**What you should do:** Copy out each line of the data that contains "Джем".

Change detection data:

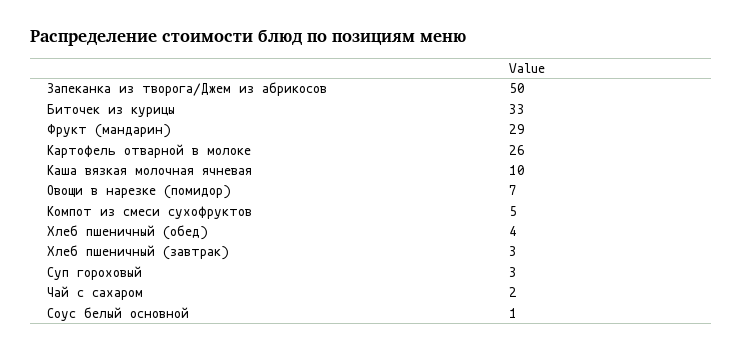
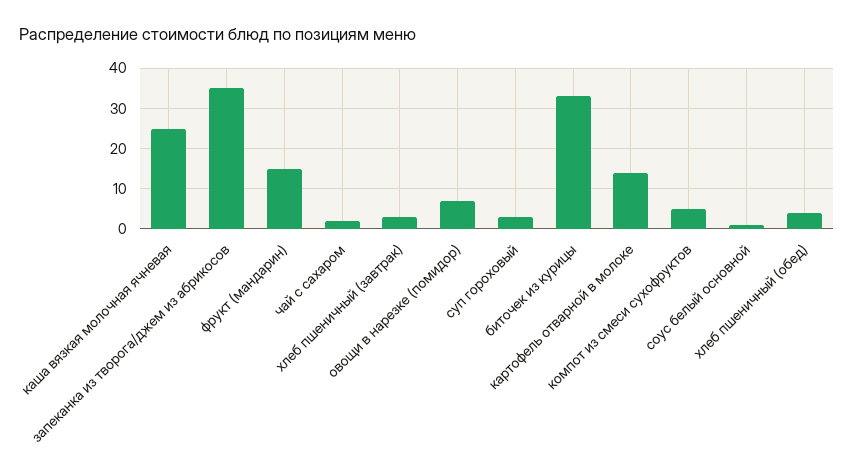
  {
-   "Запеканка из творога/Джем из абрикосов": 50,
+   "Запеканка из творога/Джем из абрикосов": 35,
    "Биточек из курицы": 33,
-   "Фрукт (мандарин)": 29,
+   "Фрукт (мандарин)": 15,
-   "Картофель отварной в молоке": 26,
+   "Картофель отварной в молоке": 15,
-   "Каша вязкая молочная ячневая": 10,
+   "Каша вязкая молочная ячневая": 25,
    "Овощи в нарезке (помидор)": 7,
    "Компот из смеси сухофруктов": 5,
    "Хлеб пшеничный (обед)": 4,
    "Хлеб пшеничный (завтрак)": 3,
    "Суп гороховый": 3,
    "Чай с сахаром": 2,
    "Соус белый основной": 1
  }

**Exercise solution:**
-   "Запеканка из творога/Джем из абрикосов": 50,
+   "Запеканка из творога/Джем из абрикосов": 35,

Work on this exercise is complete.